What noun do you know like that, except for "wynocha"?


----------



## MB

The "rule" flat out struck me as odd. I wouldn't recommend that anyone follows that.


----------



## Karton Realista

Chrzaszcz Saproksyliczny said:


> What noun do you know like that, except for "wynocha"?


I mentioned it in my post, it's kapicha.


szymbert said:


> The "rule" flat out struck me as odd. I wouldn't recommend that anyone follows that.


It's not a rule, it's an exception.


----------



## tewlwolow

Karton Realista said:


> I mentioned it in my post, it's kapicha.
> 
> It's not a rule, it's an exception.



Exception? I'd rather say a somewhat colloquial, but still productive way to form nouns we have some particular affection to.


----------



## Ben Jamin

Karton Realista said:


> We even have a verb which comes from short form of adjective - powinien (doesn't have infinitive).
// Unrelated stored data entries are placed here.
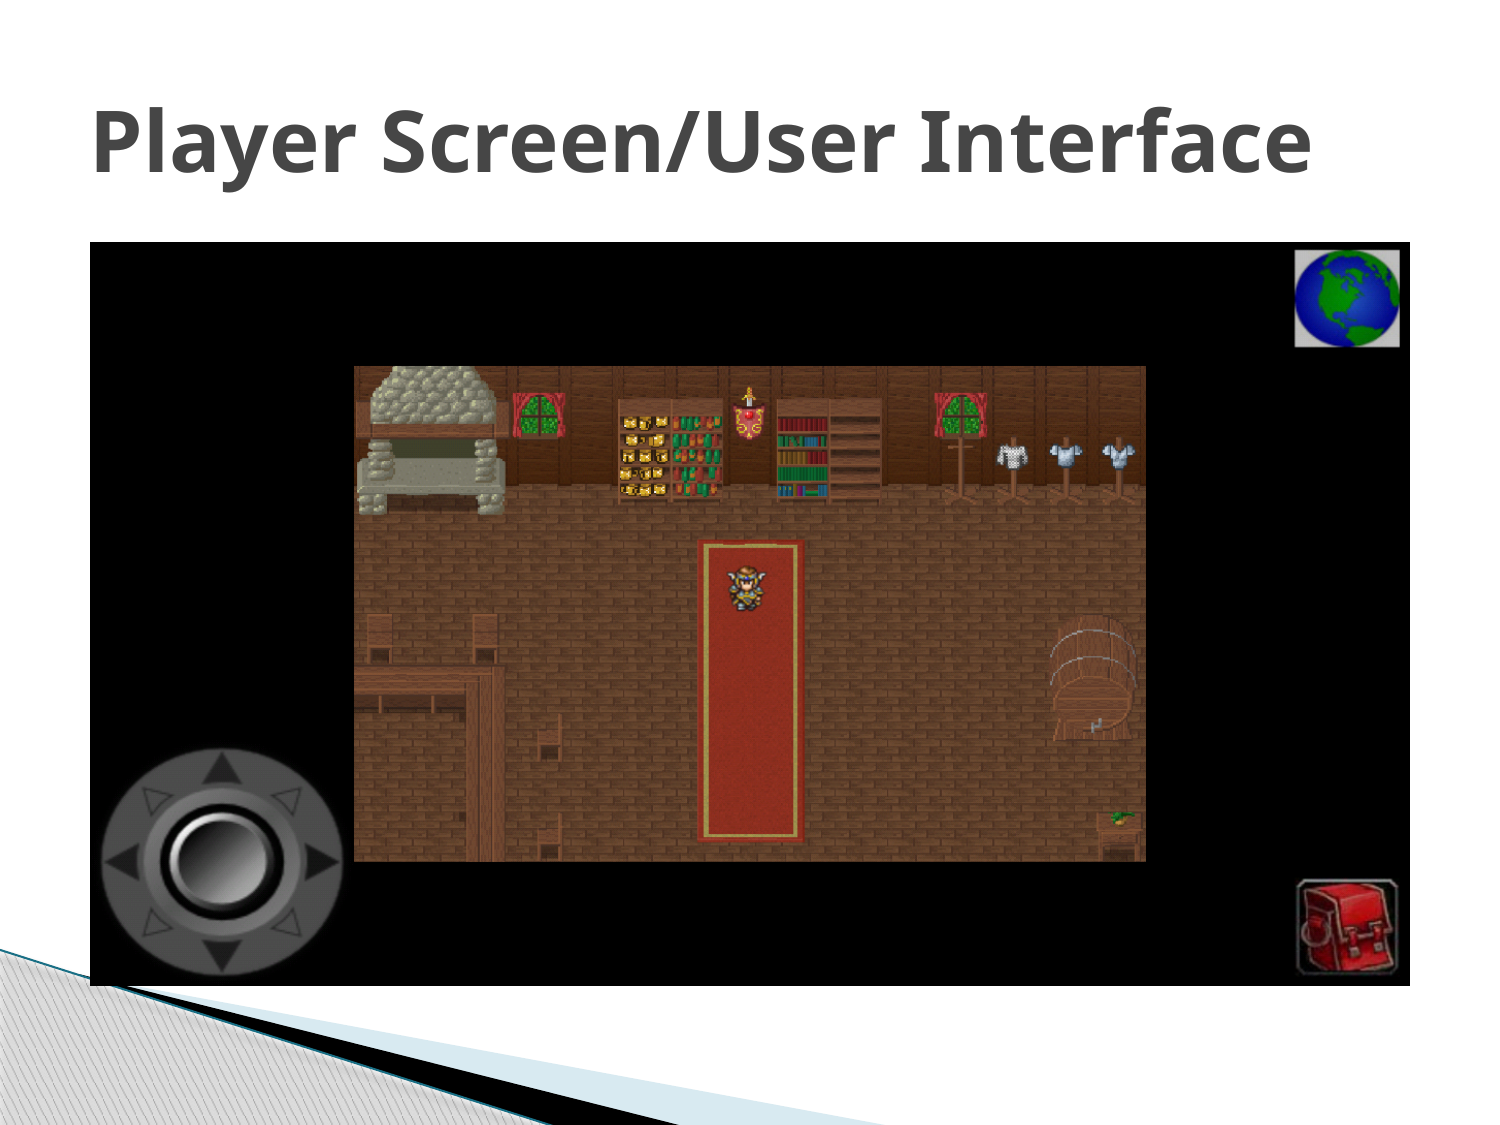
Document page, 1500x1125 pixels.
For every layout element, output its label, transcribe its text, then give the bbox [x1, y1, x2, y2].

title Player Screen/User Interface [75, 45, 1425, 233]
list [89, 242, 1411, 986]
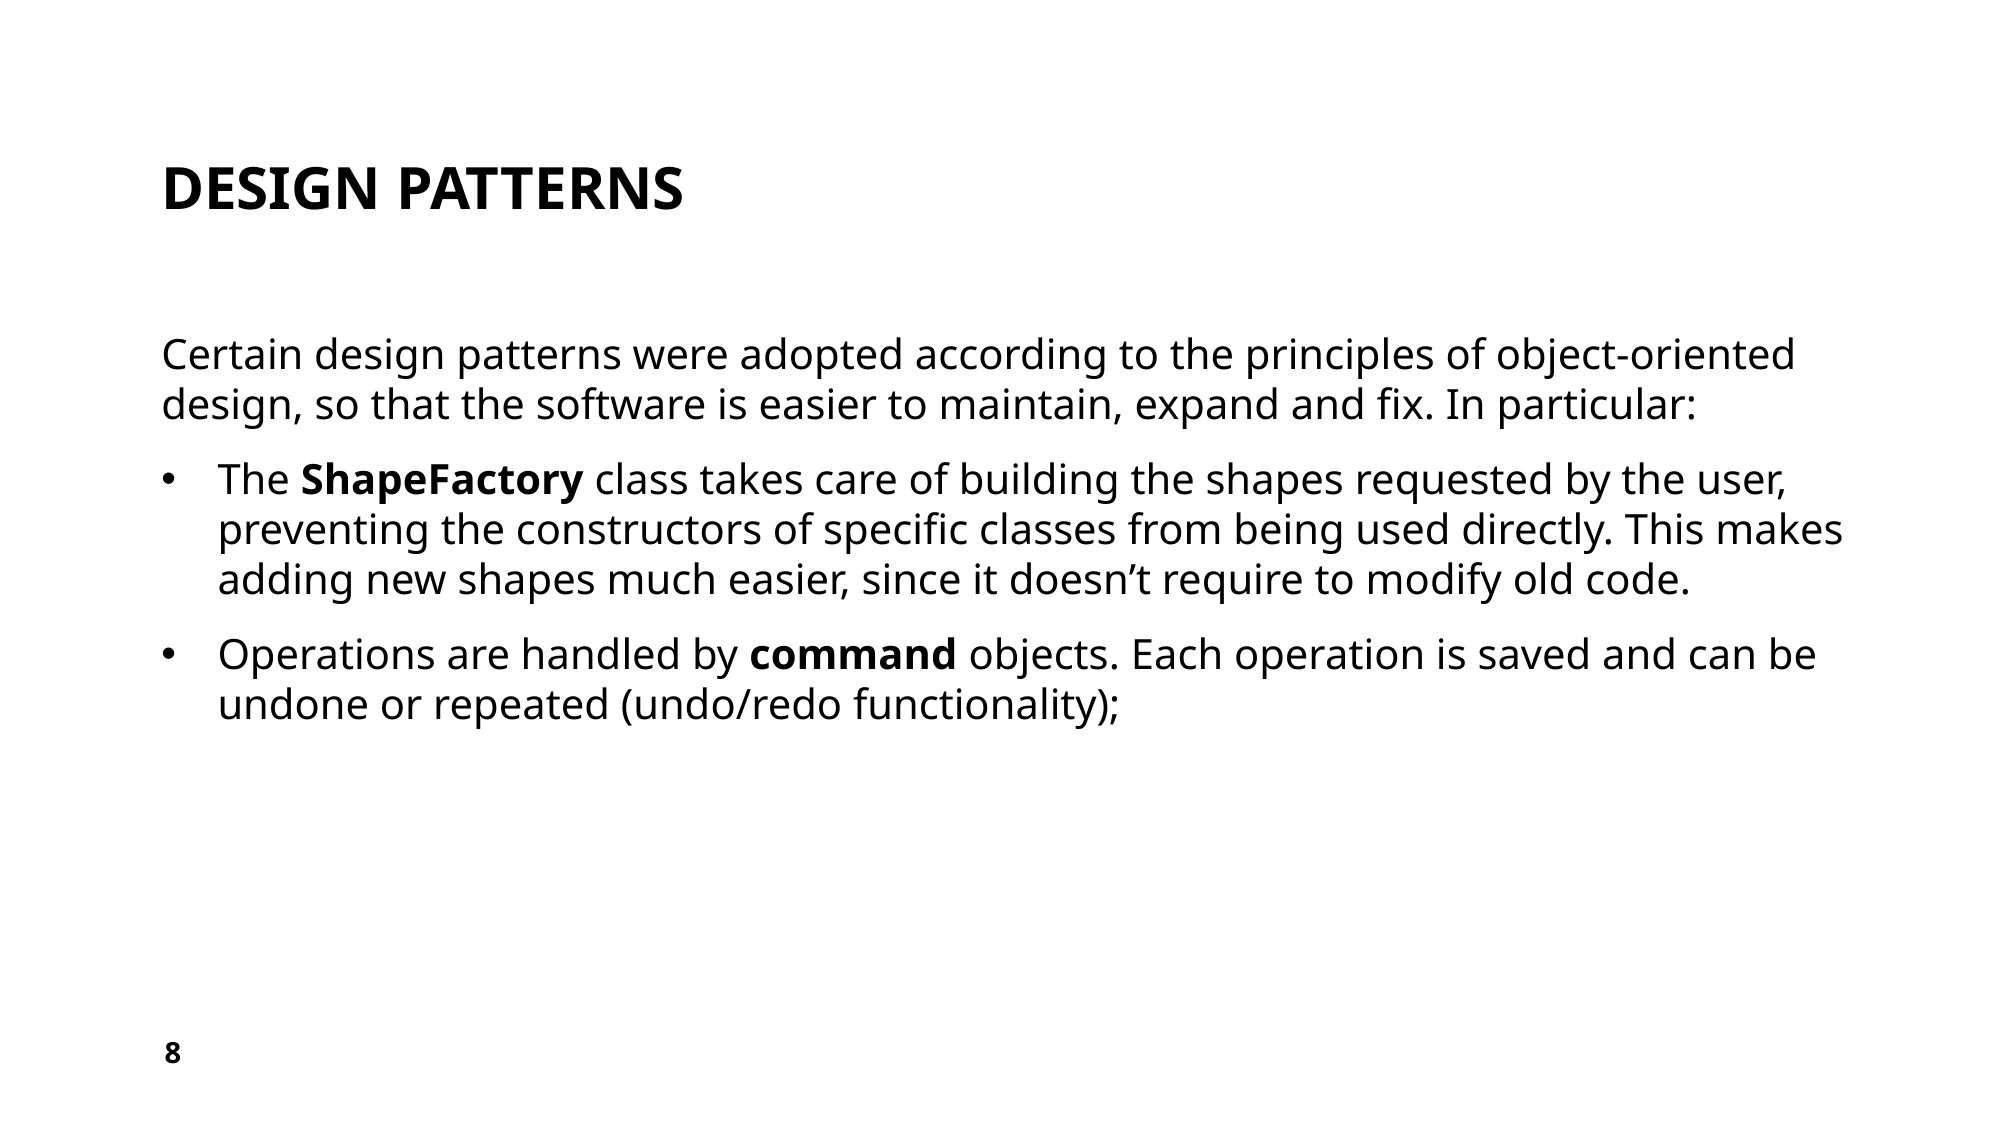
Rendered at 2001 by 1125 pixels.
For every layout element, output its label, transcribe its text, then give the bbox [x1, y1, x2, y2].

slide_number 8 [149, 1024, 345, 1085]
text_box Certain design patterns were adopted according to the principles of object-oriented design, so that the software is easier to maintain, expand and fix. In particular: The ShapeFactory class takes care of building the shapes requested by the user, preventing the constructors of specific classes from being used directly. This makes adding new shapes much easier, since it doesn’t require to modify old code. Operations are handled by command objects. Each operation is saved and can be undone or repeated (undo/redo functionality); [146, 320, 1867, 736]
title DESIGN PATTERNS [146, 11, 1508, 230]
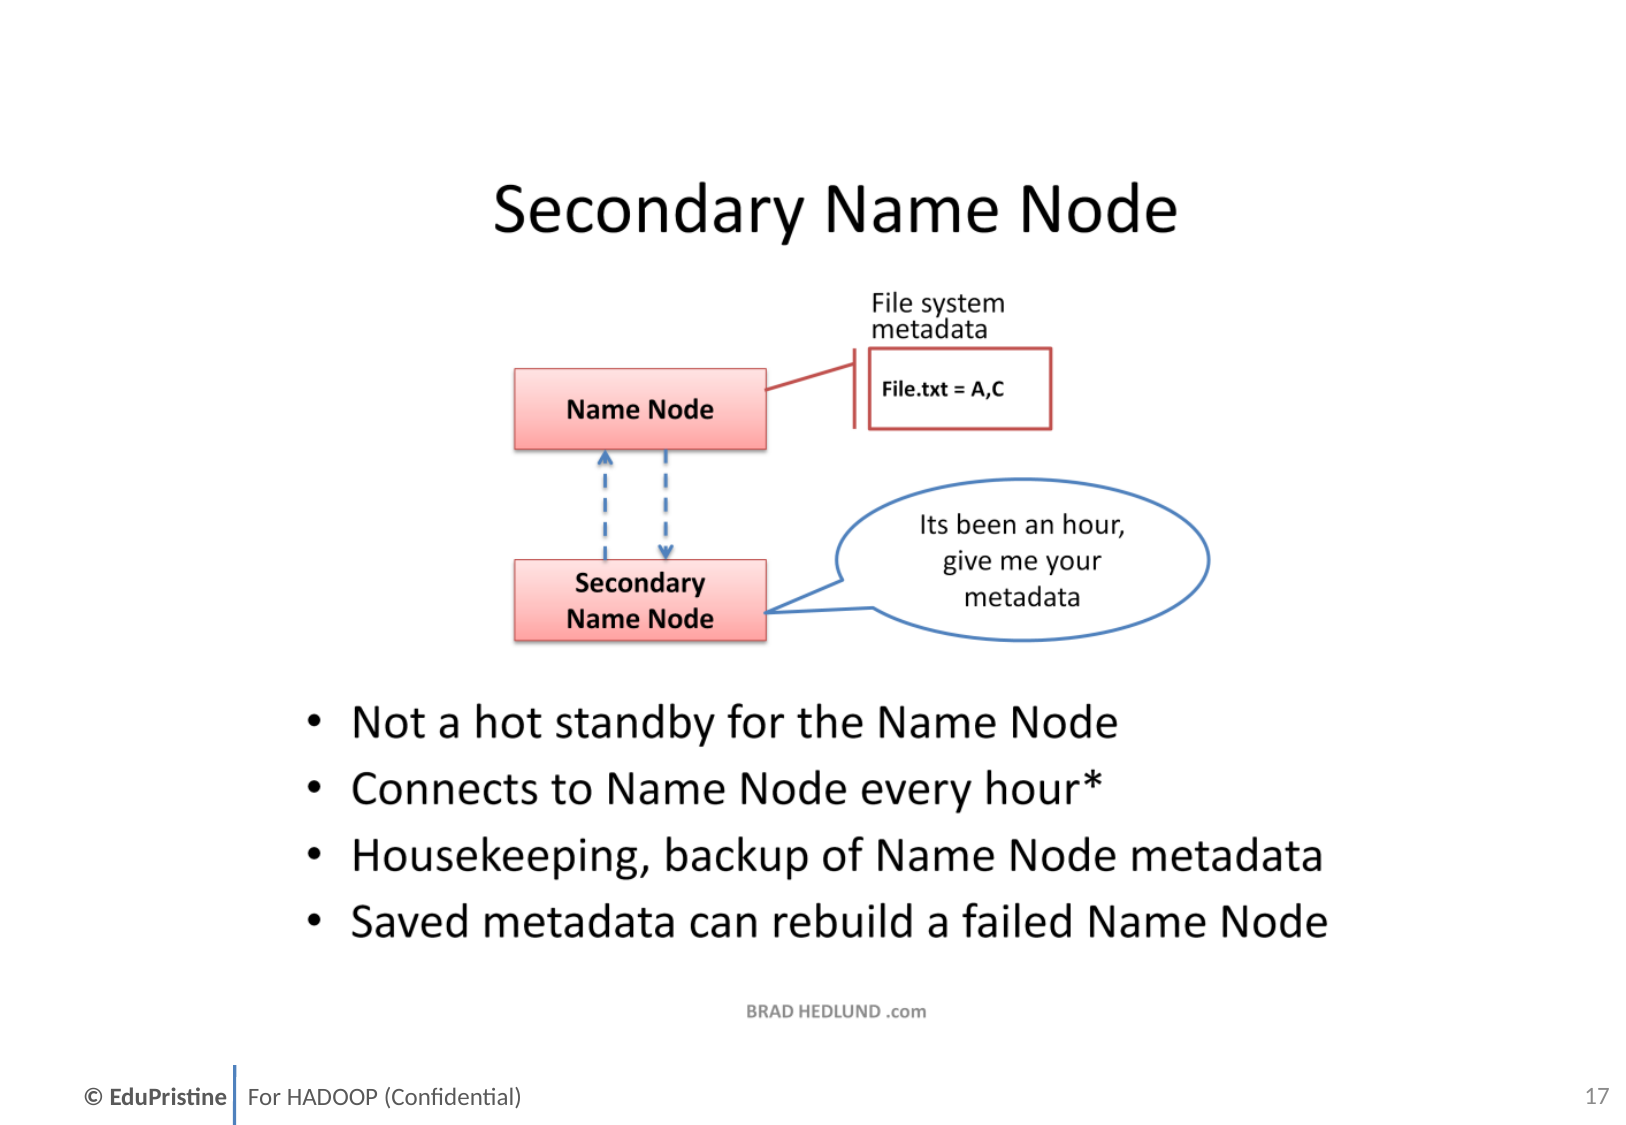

Of course, it had an infinitive once upon a time. It was 'powinien być'. The definite forms were changed to contemporary forms:
Present:
'powinien jeśm' > powinienem
'powinien jeś' > powinieneś
'powinien jest' > powinien
'powinni jeśmy' > powinniśmy 
'powinni jeście' > powinniście
'powinni są' > powinni
Past:
powinienem był, powinieneś był, and so on.

The original infinitive changed the meaning to a fixed phrase with the meaning of "I suppose it is".


----------



## WKost

Chrzaszcz Saproksyliczny said:


> What noun do you know like that, except for "wynocha"?



Zagryzać (verb.) --> zagrycha (frequently used for sth to eat between two shot's of vodka)
Podpuszczać --> podpucha (a particular kind of joke, which is told in form of a serious information, in order to see how a specific person reacts)


----------



## Ben Jamin

tewlwolow said:


> Exception? I'd rather say a somewhat colloquial, but still productive way to form nouns we have some particular affection to.


"somewhat colloquial"? Are you kidding?


----------



## Grzmi

Chrzaszcz Saproksyliczny said:


> What noun do you know like that, except for "wynocha"?



_rozpierducha_, pardon my French.


----------



## Grzmi

Chrzaszcz Saproksyliczny said:


> What noun do you know like that, except for "wynocha"?



_pokazucha_ (from Russian _показуха_)
_skucha_ (from _skusić_)
_pogaducha_ (from _pogadać_)
_plucha_ (from _pluskać_)


----------